Just three months ago, Debbe Ebben had no hair. Last Saturday night, she was crowned Miss Alaska.
Ebben shaved her head in March to raise more than $4000 for the St Baldrick's Foundation, which donates money for childhood cancer research. She said she did it to let children who lost their hair because of cancer treatments know that it was OK to be bald.
Choosing her words carefully, she said losing one's hair should be special - whether it's voluntary or not.
"I wanted to put meaning and emotion behind it, and let them know why I'm doing it - for the kids," she said. "I'm not shaving it to get attention. I'm not shaving it for publicity. I'm not shaving it because it's a really easy hairstyle to go with. I'm shaving it for them."
Ebben's brown hair had grown back to a pixie cut by the time she became the state's top beauty queen over the weekend, but she says she will likely keep her hair short when she represents Alaska at the Miss America pageant in January 2013.
"I'll let it do its thing for a while," she said, laughing. "I'll consult the hair stylist before I go down."
Ebben was the reigning Miss Chugiak-Eagle River when she picked St Baldrick's for the public service project that is required of all Miss Alaska pageant contestants.
Baldrick's gets its name from a combination of the words "bald" and "St Patrick". The organisation was founded by three insurance executives who turned a St Patrick's Day party into a head-shaving event to help children with cancer.
Ebben said she got a feel of what the children go through.
"Like children who are fighting cancer, losing my hair was a really emotional experience, and something I hope they only have to go through once in their life," she said.
As she approached the Miss Alaska pageant, she had to decide whether to keep the look. Her drastic haircut had been done in honor of a child, and she decided to let grow back her hair, so that the haircut wouldn't be mistaken for a gimmick.
"I don't want to be branded as the 'bald beauty queen'," she said.
She's had two haircuts since March, and her hair is two inches at its longest.

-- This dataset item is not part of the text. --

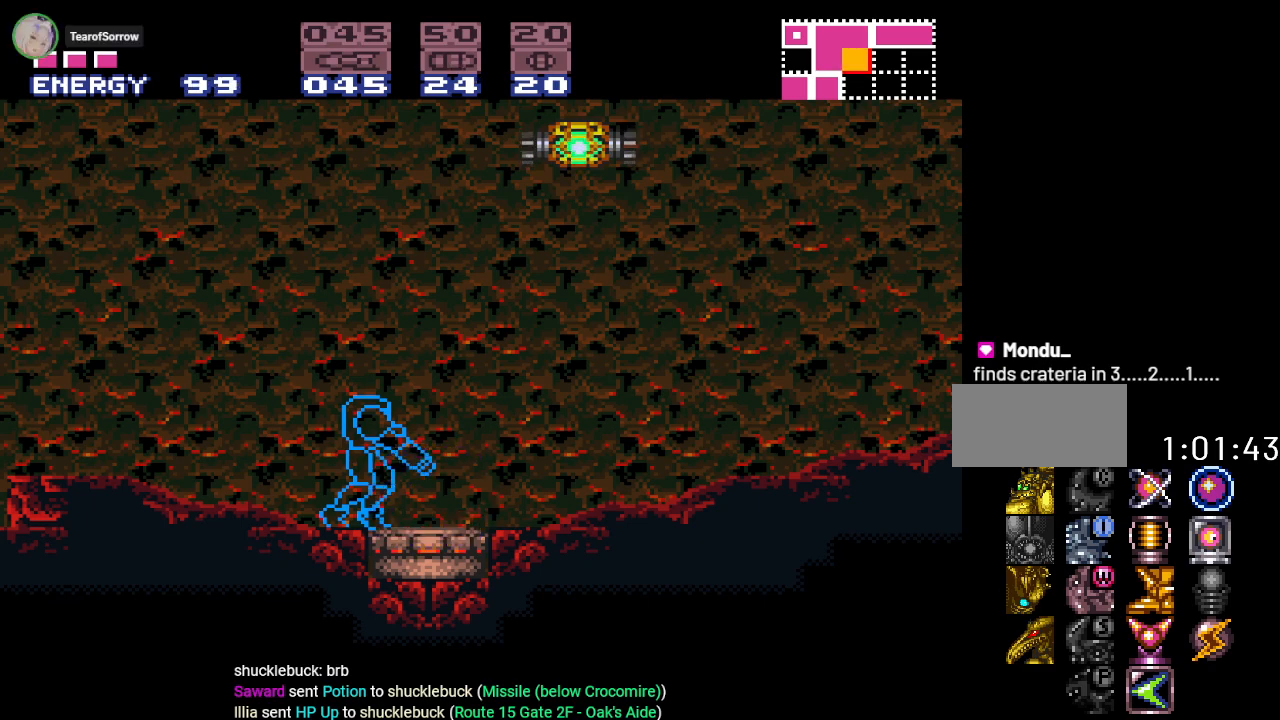
{"buttons": ["L1"], "events": []}
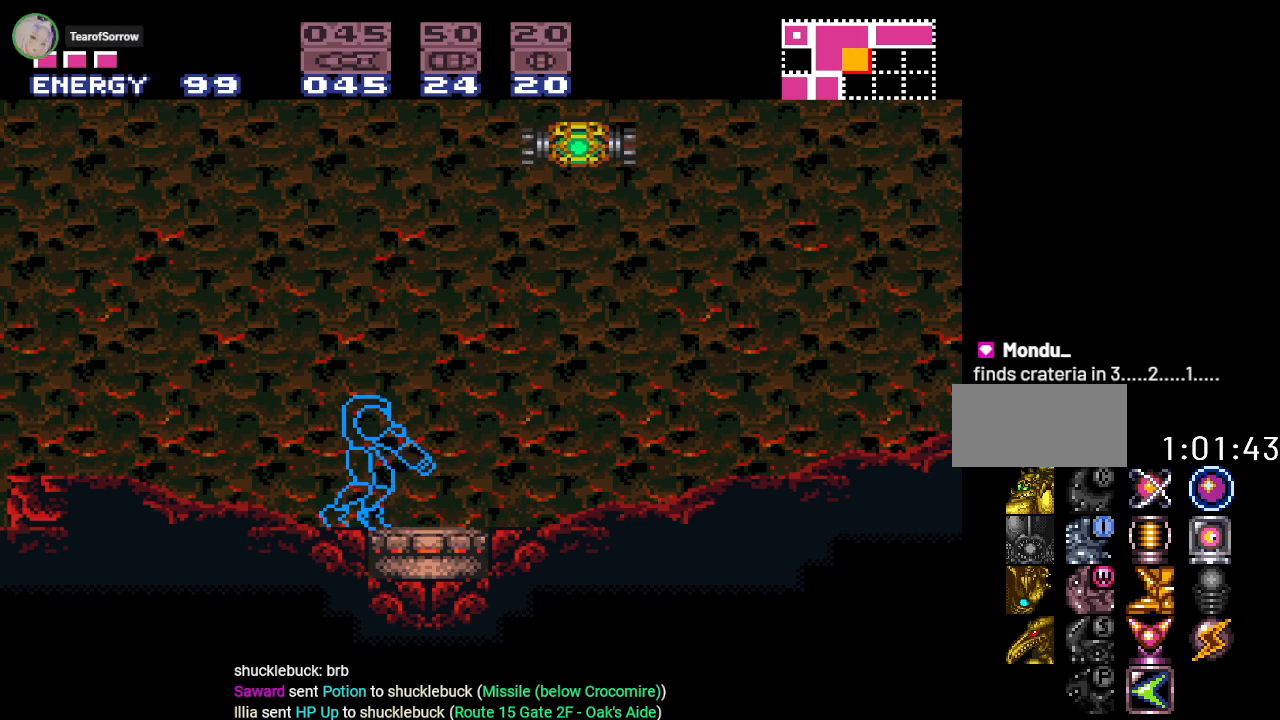
{"buttons": ["L1"], "events": []}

In the coming year, she said, she plans to work with St Baldrick's and Headbands of Hope, which donates a spandex headband to a sick child and $1 to St Baldrick's for every headband it sells.
Bonnie Faulk, director of the Miss Alaska Scholarship Foundation, calls Ebben the epitome of the standards and values of the programme.
"We are elated to have this young woman serve us," Faulk said. "She has worked harder than many, many, many contestants in many years."
Ebben said her road to Miss Alaska has "been a long journey".
"This was my 16th pageant and it was more of, 'The moment had finally come'. And I was really happy it had come," she said.
In lieu of entry fees, contestants raise money for the Children's Miracle Network, the charity of the Miss America Pageant. Ebben was the pageant's top fundraiser this year, raising nearly $1500 through a community yard sale in north Anchorage.
Scholarships from the pageant, in turn, paid for Ebben's college education.
"She's out there. She's the real deal," Faulk said, who added that Ebben loves children and charitable events. "She's what our program is about."